Leader of the Opposition
- In office 28 January 2013 – 1 October 2013
- Preceded by: Paul Bérenger
- Succeeded by: Paul Bérenger

Speaker of the Legislative Assembly
- In office 18 June 1982 – 5 September 1983
- Preceded by: Sir Ramesh Jeewoolall
- Succeeded by: Ajay Daby

Speaker of the National Assembly
- In office 12 January 1996 – 17 January 1996
- Preceded by: Iswardeo Seetaram
- Succeeded by: Sir Ramesh Jeewoolall

Personal details
- Born: 17 January 1951 (age 75) Port Louis, British Mauritius^{[citation needed]}
- Party: Mouvement Patriotique Alan Ganoo

= Alan Ganoo =

Mauritian politician

Alan Ganoo (born 17 January 1951) is a Mauritian politician who has been elected to serve as member of the Legislative Assembly and National Assembly on 9 occasions.

==Early life and education==
Alan Ganoo was born in Port Louis, his father was a police sergeant and he grew up with four sisters and two brothers. Under British rule of the 1800s his ancestors migrated to Mauritius from Maharashtra, India.
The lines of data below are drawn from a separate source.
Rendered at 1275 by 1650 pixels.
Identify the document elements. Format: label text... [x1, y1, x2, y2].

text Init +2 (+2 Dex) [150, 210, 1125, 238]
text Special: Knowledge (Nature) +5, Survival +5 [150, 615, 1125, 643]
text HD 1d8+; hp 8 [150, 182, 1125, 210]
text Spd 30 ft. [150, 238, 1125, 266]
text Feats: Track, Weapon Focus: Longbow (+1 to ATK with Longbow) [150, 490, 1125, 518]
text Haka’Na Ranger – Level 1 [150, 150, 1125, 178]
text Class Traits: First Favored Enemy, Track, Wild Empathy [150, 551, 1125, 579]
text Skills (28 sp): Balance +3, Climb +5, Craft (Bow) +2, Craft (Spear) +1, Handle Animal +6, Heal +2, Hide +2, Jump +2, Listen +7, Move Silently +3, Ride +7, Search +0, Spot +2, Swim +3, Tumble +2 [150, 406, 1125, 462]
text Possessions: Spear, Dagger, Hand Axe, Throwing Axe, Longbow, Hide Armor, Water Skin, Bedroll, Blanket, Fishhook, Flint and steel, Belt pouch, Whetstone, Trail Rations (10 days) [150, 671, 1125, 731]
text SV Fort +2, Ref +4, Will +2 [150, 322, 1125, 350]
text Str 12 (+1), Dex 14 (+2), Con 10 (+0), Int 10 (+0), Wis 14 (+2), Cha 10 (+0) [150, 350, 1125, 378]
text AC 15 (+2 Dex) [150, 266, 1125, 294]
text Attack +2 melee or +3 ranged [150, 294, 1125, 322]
He completed his secondary education at Royal College Port Louis. He studied law at Middle Temple and at King's College London and has practised as a barrister since 1975.

==Political career==
He joined the Mauritian Militant Movement (MMM) in the 1970s and was elected to the Legislative Assembly for the first time in 1982. He was elected leader of the MMM party in 2013. In May 2015 Alan Ganoo and several other politicians left the MMM where he was Deputy Leader and formed a new party called Mouvement Patriotique. He has so far been elected for 9 times in the same constituency (No.14) namely in 1982, 1987, 1991, 1995, 2000, 2005, 2010, 2014 and 2019. A few weeks before the 2019 elections there was a dispute over the ownership of the party that he had created in 2015. In October 2019 his newly-formed party became part of the Alliance Morisien, led by the MSM and which won the General Elections.

Alan Ganoo has held office of Minister in Ministry of Justice and Attorney-General (1991-1993), Minister of Housing (1996-1997), Minister of Public Utilities (2000-2005), Acting Minister of Fisheries (2004 to 2005) and Minister of Land Transport and Light Rail (2019–present). Other parliamentary positions that he has held were Speaker (1982), Opposition Whip (1987-1990), Deputy Chief Whip (1990) and Leader of the Opposition (2013).

Between 2012 and 2015 Alan Ganoo has also held positions on parliamentary committees such as Member of Committee of Selection, Chairperson of the Public Accounts Committee, Member of the Standing Orders Committee, Member of the Select Committee on Live Broadcasting of House Proceedings and Chairperson of the Public Accounts Committee in 2015.

As from 12 November 2019 he holds the portfolio of Minister of Land Transport and Light Rail following his election as the first member for Constituency No.14, Savanne and Black River during the 2019 General Elections.